Nationstar Proposes An Offering Of $100 Million Of Senior Notes

Nationstar Mortgage LLC and Nationstar Capital Corporation, both indirectly held, wholly owned subsidiaries of Nationstar Mortgage Holdings Inc. (NYSE: NSM) (together, the “Company”), a leading residential mortgage loan servicer, today announced that it intends to sell, subject to market and other conditions, $100,000,000 aggregate principal amount of 9.625% Senior Notes due 2019 (the “Additional Notes”) in a private placement. The Additional Notes are a follow-on issue to the Company’s $275,000,000 aggregate principal amount of 9.625% Senior Notes due 2019 issued on April 25, 2012 (the “Existing Notes”) and will form a single series of debt securities with the Existing Notes.
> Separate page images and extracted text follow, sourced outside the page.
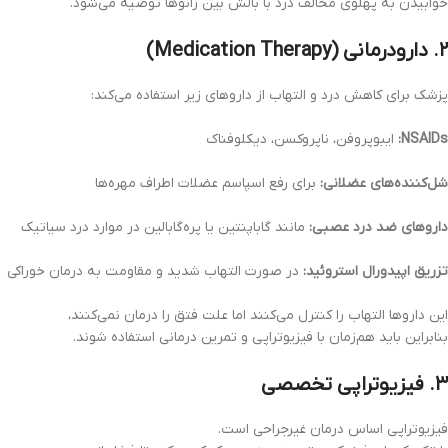
خوابیدن به پهلوی مخالف درد با بالش بین زانوها توصیه می‌شود.
۲. دارودرمانی (Medication Therapy)
پزشک برای کاهش درد و التهاب از داروهای زیر استفاده می‌کند:
NSAIDs:
ایبوپروفن، ناپروکسن، دیکلوفناک
شل‌کننده‌های عضلانی:
برای رفع اسپاسم عضلات اطراف مهره‌ها
داروهای ضد درد عصبی:
مانند گاباپنتین یا پره‌گابالین در موارد درد سیاتیک
تزریق اپیدورال استروئید:
در صورت التهاب شدید و مقاومت به درمان خوراکی
این داروها التهاب را کنترل می‌کنند اما علت فتق را درمان نمی‌کنند،
بنابراین باید هم‌زمان با فیزیوتراپی و تمرین درمانی استفاده شوند.
۳. فیزیوتراپی تخصصی
فیزیوتراپی اساس درمان غیرجراحی است.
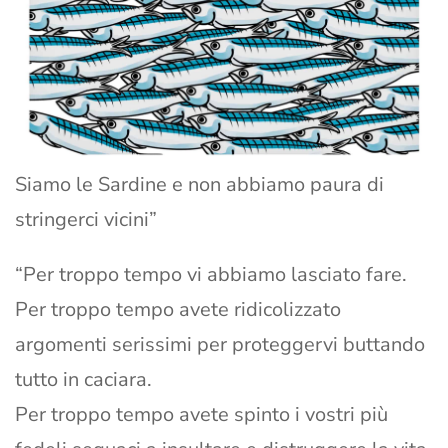
Siamo le Sardine e non abbiamo paura di
stringerci vicini”
“Per troppo tempo vi abbiamo lasciato fare.
Per troppo tempo avete ridicolizzato
argomenti serissimi per proteggervi buttando
tutto in caciara.
Per troppo tempo avete spinto i vostri più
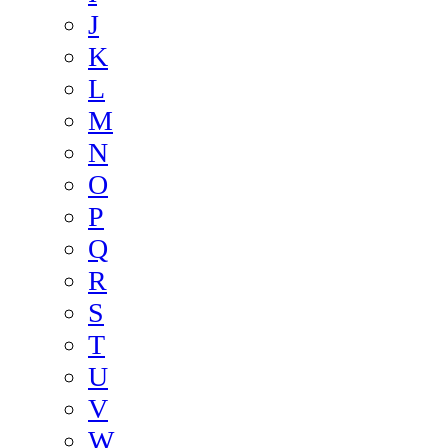
J
K
L
M
N
O
P
Q
R
S
T
U
V
W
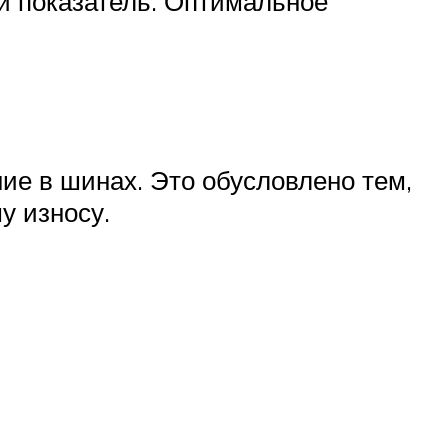
й показатель. Оптимальное
ие в шинах. Это обусловлено тем,
у износу.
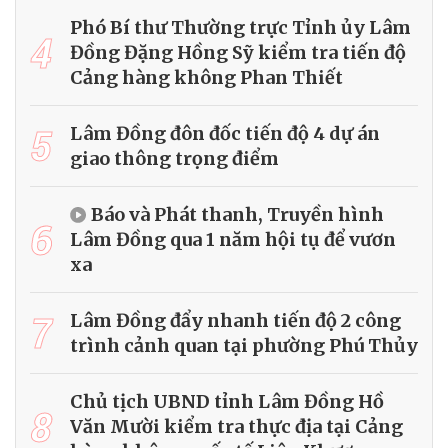
Phó Bí thư Thường trực Tỉnh ủy Lâm
4
Đồng Đặng Hồng Sỹ kiểm tra tiến độ
Cảng hàng không Phan Thiết
5
Lâm Đồng đôn đốc tiến độ 4 dự án
giao thông trọng điểm
Báo và Phát thanh, Truyền hình
6
Lâm Đồng qua 1 năm hội tụ để vươn
xa
7
Lâm Đồng đẩy nhanh tiến độ 2 công
trình cảnh quan tại phường Phú Thủy
Chủ tịch UBND tỉnh Lâm Đồng Hồ
8
Văn Mười kiểm tra thực địa tại Cảng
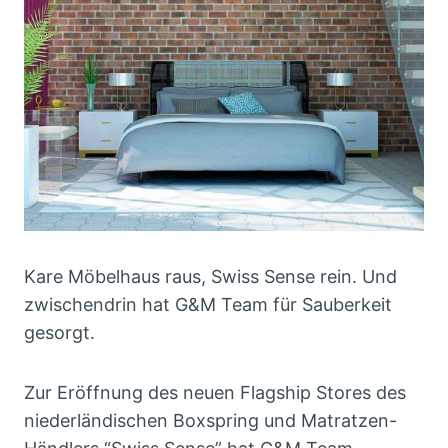
Kare Möbelhaus raus, Swiss Sense rein. Und
zwischendrin hat G&M Team für Sauberkeit
gesorgt.
Zur Eröffnung des neuen Flagship Stores des
niederländischen Boxspring und Matratzen-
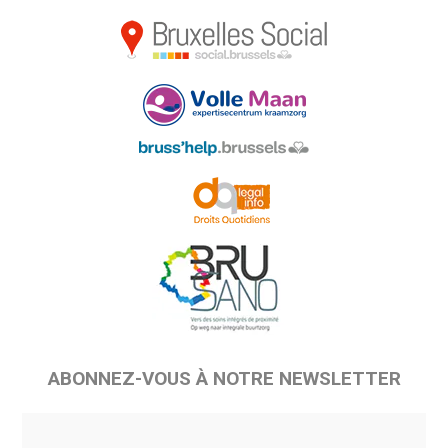
ABONNEZ-VOUS À NOTRE NEWSLETTER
The Additional Notes will be unsecured and will be guaranteed on a senior basis by certain of the Company’s wholly owned subsidiaries.

The Company will use the net proceeds from this offering for general corporate purposes, which may include future acquisitions and transfers of servicing portfolios, including, but not limited to, the acquisition of certain residential mortgage servicing assets from Residential Capital, LLC, and/or related businesses from third parties, including, but not limited to, from one or more affiliates of the initial purchasers in this offering.
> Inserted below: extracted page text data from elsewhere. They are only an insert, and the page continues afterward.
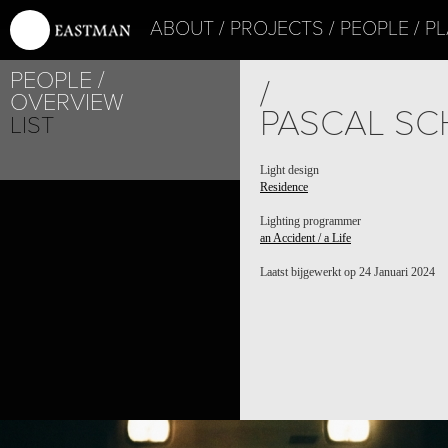
ABOUT
PROJECTS
PEOPLE
PL
PEOPLE
/
OVERVIEW
PASCAL SC
LIST
Light design
Residence
Lighting programmer
an Accident / a Life
Laatst bijgewerkt op 24 Januari 2024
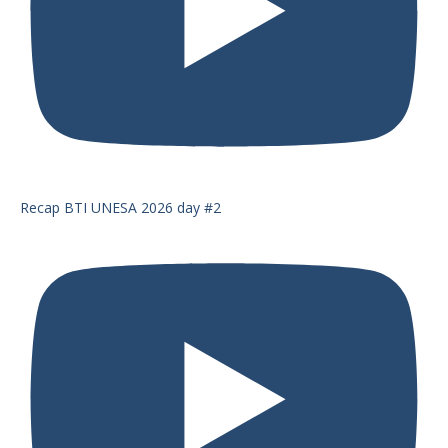
Recap BTI UNESA 2026 day #2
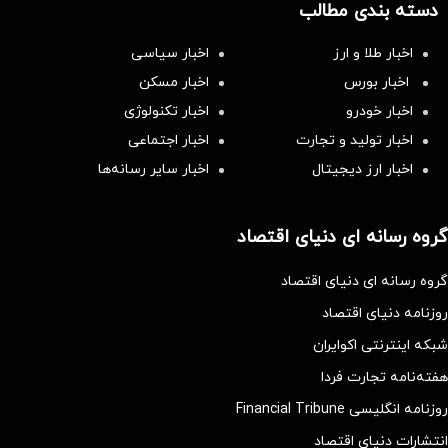
دسته بندی مطالب
اخبار طلا و ارز
اخبار سیاسی
اخبار بورس
اخبار مسکن
اخبار خودرو
اخبار تکنولوژی
اخبار تولید و تجارت
اخبار اجتماعی
اخبار ارز دیجیتال
اخبار سایر رسانه‌‌ها
گروه رسانه ای دنیای اقتصاد
گروه رسانه ای دنیای اقتصاد
روزنامه دنیای اقتصاد
شبکه اینترنتی اکوایران
هفته‌نامه تجارت فردا
روزنامه انگلیسی Financial Tribune
انتشارات دنیای اقتصاد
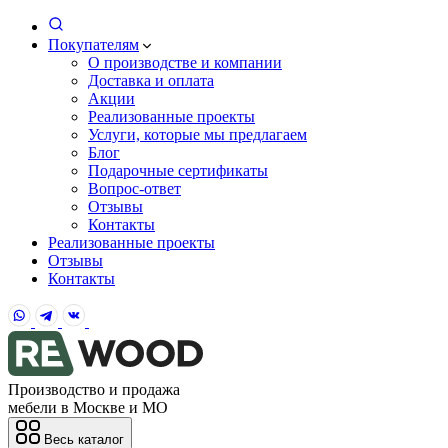
Покупателям
О производстве и компании
Доставка и оплата
Акции
Реализованные проекты
Услуги, которые мы предлагаем
Блог
Подарочные сертификаты
Вопрос-ответ
Отзывы
Контакты
Реализованные проекты
Отзывы
Контакты
Производство и продажа
мебели в Москве и МО
Весь каталог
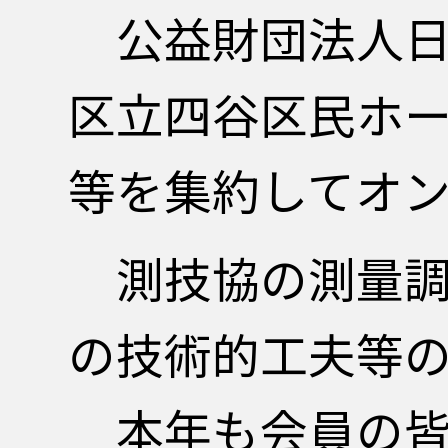
公益財団法人日本
区立四谷区民ホー
等を集約してオ
測技協の測量調
の技術的工夫等
本年も会員の皆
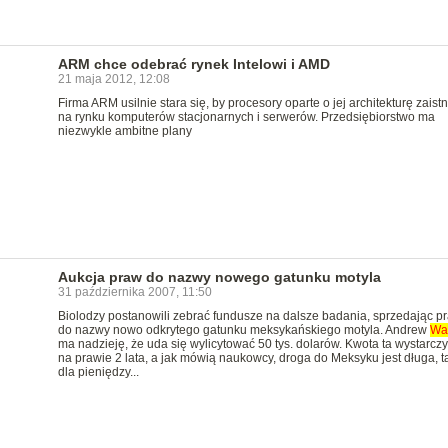
ARM chce odebrać rynek Intelowi i AMD
21 maja 2012, 12:08
Firma ARM usilnie stara się, by procesory oparte o jej architekturę zaistn
na rynku komputerów stacjonarnych i serwerów. Przedsiębiorstwo ma
niezwykle ambitne plany
Aukcja praw do nazwy nowego gatunku motyla
31 października 2007, 11:50
Biolodzy postanowili zebrać fundusze na dalsze badania, sprzedając p
do nazwy nowo odkrytego gatunku meksykańskiego motyla. Andrew
Wa
ma nadzieję, że uda się wylicytować 50 tys. dolarów. Kwota ta wystarcz
na prawie 2 lata, a jak mówią naukowcy, droga do Meksyku jest długa, t
dla pieniędzy...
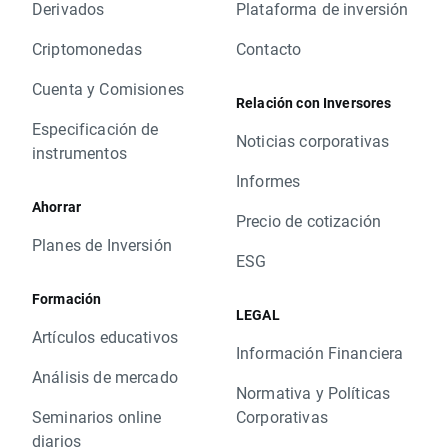
Derivados
Plataforma de inversión
Criptomonedas
Contacto
Cuenta y Comisiones
Relación con Inversores
Especificación de
Noticias corporativas
instrumentos
Informes
Ahorrar
Precio de cotización
Planes de Inversión
ESG
Formación
LEGAL
Artículos educativos
Información Financiera
Análisis de mercado
Normativa y Políticas
Seminarios online
Corporativas
diarios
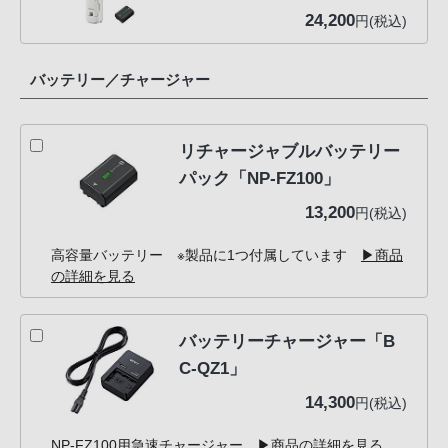
24,200
円(税込)
バッテリー／チャージャー
リチャージャブルバッテリー
パック「NP-FZ100」
13,200
円(税込)
高容量バッテリー ※製品に1つ付属しています
▶商品
の詳細を見る
バッテリーチャージャー「B
C-QZ1」
14,300
円(税込)
NP-FZ100用急速チャージャー
▶商品の詳細を見る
The Additional Notes and related guarantees have not been registered under the Securities Act of 1933, as amended (the “Securities Act”), or any state securities laws. Accordingly, the Additional Notes are being offered and sold only to “qualified institutional buyers” (as defined in Rule 144A under the Securities Act) and outside the United States to non-U.S. persons in offshore transactions in accordance with Regulation S under the Securities Act. Therefore, the Additional Notes will be subject to restrictions on transferability and resale, and may not be transferred or resold absent an effective registration statement or an applicable exemption from such registration requirements of the Securities Act.

This press release does not constitute an offer to sell or solicitation of an offer to purchase with respect to the Additional Notes or other securities, nor shall there be any sale of the Additional Notes in any state or jurisdiction in which such offer, solicitation or purchase would be unlawful prior to the registration or qualification under the securities laws of any such jurisdiction.